PASSAGE SHOWN:

The auto retail veterans behind Fair, the used-vehicle leasing subscription service, continue to attract investors willing to put capital into the startup's effort to revolutionize the way consumers acquire vehicles.
Fair secured another line of credit, this time from Detroit auto lending giant Ally Financial Inc.
The new $100 million debt facility, which the companies announced last week, accounts for just a tenth of Fair's debt facility, which now exceeds $1 billion.
Fair uses its debt facility, which functions through a subsidiary, to buy vehicles for its consumer business as well as for its partnership with Uber.
As part of the deal, Ally is making an equity investment in the company, according to Fair. The subscription platform would not disclose the amount but said Ally will become a minority shareholder in Fair.
The arrangement deepens the lender's relationship with the subscription service and underscores Fair's ability to attract significant capital.
Fair — led by former TrueCar CEO Scott Painter and Georg Bauer, former head of financial services for BMW, Mercedes-Benz and Tesla's Europe/Asia-Pacific operation — launched in August 2017 and has rapidly expanded.
A large part of its growth involved winning over its toughest critics — traditional retailers.
Two years ago, Fair's website counted 700 used vehicles available through 17 participating dealerships. Today, Fair sources vehicles from nearly 4,000 franchised and independent dealers and boasts an inventory at or just below 100,000 vehicles.
Partnerships with four of the largest U.S.-based dealership groups — AutoNation Inc., Penske Automotive Group, Asbury Automotive Group and Group 1 Automotive — have helped.
"It's very rewarding to see my old industry has bought into a Fair for their consumers," Bauer told Automotive News.
The Santa Monica, Calif., company employs more than 600 people, operates in 21 states and has delivered to 45,000 customers.
Scaling operations remains a priority, Bauer said, and the subscription service has some notable investors. In addition to Ally, Credit Suisse, Goldman Sachs and Silicon Valley Bank provide the remaining $900 million in credit to Fair.
Last year, Japanese technology giant SoftBank Corp. led a $385 million funding round for Fair, which included investments from Exponential Ventures, Munich Re Ventures' ERGO Fund, G Squared, Expanding Capital and CreditEase.

MATERIAL PROVIDED:

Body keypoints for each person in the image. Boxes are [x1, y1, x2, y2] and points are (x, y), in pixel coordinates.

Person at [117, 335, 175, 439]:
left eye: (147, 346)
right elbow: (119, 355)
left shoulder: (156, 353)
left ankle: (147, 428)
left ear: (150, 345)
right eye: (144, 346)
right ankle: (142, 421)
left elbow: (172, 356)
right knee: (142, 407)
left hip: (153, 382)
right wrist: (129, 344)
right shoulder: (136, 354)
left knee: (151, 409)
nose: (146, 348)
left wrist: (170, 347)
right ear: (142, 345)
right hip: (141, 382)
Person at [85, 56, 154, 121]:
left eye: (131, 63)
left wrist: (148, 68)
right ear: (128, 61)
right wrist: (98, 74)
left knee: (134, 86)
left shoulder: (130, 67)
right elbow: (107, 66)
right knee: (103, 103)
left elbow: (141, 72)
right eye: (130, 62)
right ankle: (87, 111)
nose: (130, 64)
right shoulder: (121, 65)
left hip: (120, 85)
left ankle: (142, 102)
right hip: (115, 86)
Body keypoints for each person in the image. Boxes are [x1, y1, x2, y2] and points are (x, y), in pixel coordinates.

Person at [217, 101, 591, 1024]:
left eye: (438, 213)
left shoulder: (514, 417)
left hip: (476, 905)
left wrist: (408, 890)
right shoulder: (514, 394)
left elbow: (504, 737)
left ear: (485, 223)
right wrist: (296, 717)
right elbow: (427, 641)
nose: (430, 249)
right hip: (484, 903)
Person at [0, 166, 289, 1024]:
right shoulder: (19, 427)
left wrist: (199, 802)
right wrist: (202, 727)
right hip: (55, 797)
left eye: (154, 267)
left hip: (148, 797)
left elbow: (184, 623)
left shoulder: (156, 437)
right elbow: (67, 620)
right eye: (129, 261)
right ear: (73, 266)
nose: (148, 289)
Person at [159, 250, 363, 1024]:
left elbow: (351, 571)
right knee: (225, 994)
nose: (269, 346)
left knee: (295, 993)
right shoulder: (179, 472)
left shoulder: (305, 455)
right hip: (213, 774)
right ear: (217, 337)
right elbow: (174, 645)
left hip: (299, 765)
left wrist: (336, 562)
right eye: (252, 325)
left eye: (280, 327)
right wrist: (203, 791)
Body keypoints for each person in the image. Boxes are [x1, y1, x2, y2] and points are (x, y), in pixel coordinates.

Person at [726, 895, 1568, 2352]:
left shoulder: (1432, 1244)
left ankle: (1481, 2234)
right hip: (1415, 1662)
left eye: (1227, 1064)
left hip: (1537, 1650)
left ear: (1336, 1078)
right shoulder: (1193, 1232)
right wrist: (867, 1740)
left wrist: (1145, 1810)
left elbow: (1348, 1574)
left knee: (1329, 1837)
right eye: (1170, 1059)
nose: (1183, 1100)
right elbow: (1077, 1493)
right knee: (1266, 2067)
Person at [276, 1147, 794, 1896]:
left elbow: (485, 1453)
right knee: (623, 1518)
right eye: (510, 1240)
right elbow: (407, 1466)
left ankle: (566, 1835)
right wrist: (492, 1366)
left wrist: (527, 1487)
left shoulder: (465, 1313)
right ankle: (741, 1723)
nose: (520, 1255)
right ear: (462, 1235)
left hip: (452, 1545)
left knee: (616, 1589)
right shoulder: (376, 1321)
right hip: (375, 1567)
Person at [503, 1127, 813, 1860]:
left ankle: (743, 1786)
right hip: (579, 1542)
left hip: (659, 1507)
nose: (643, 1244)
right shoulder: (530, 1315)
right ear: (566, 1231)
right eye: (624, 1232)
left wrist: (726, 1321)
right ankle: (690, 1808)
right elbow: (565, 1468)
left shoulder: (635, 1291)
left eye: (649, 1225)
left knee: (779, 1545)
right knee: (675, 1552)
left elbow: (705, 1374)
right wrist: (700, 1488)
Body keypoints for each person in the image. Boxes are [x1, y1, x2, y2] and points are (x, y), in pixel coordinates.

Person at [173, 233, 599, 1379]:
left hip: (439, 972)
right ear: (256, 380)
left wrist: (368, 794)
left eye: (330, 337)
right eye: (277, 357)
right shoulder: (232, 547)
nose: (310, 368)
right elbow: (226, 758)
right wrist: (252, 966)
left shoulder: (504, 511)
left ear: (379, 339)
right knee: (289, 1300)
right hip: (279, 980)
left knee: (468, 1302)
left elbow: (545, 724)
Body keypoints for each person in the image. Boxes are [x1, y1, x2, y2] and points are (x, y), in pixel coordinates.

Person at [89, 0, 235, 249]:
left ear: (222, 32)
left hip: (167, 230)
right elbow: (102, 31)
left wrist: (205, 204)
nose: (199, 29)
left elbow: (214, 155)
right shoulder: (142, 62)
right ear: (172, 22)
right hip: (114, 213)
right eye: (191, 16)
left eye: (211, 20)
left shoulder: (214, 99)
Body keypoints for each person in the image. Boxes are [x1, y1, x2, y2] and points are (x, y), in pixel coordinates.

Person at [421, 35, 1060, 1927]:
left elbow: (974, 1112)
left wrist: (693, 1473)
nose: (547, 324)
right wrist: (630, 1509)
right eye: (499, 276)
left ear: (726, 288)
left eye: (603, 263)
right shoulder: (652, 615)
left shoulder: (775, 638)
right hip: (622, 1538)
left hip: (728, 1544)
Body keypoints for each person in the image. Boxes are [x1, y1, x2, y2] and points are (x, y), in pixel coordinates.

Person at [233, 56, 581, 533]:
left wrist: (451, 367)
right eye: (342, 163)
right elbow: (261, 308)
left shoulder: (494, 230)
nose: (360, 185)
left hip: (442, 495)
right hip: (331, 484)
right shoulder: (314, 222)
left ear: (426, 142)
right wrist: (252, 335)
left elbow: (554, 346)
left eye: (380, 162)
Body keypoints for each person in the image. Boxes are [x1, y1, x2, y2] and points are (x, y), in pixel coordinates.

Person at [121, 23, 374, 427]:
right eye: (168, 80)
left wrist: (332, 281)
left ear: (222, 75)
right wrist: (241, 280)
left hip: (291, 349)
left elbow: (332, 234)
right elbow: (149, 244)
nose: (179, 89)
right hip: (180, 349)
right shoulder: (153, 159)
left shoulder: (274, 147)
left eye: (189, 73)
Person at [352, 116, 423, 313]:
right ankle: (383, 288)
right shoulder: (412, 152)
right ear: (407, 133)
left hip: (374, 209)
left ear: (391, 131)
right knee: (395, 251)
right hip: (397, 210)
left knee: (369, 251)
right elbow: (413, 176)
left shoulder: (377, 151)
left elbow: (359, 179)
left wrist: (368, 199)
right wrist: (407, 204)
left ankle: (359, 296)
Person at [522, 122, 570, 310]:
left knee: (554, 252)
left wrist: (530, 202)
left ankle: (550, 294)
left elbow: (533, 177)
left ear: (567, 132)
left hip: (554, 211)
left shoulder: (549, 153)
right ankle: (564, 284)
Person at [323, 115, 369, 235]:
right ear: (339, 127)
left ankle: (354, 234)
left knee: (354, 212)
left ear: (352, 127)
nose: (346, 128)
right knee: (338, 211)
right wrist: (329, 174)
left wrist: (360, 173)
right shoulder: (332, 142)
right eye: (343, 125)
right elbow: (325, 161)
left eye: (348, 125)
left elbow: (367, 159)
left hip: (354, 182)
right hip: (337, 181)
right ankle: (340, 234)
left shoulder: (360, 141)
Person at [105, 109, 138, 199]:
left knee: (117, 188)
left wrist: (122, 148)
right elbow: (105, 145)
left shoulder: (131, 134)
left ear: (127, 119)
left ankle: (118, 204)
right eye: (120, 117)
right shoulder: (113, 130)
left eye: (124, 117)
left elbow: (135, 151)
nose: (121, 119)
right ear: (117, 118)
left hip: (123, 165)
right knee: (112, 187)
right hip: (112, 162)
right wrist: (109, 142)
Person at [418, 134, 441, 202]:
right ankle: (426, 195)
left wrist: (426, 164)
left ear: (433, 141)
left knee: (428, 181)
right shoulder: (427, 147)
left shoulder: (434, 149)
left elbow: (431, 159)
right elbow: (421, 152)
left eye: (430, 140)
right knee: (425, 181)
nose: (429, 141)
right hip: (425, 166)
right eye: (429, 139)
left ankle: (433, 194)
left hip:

WHAT THE EXERCISE ASKS: For each statement, say yes or no according to the article about Fair, and quote the words that decide it. 1. Ally Financial's new debt facility for Fair is $100 million. 2. Fair disclosed the amount of Ally's equity investment. 3. Fair launched in August 2017. The listing has nothing to do with the article about Fair.

EXPECTED OUTPUT:
1. Yes: "The new $100 million debt facility"
2. No: "The subscription platform would not disclose the amount"
3. Yes: "launched in August 2017"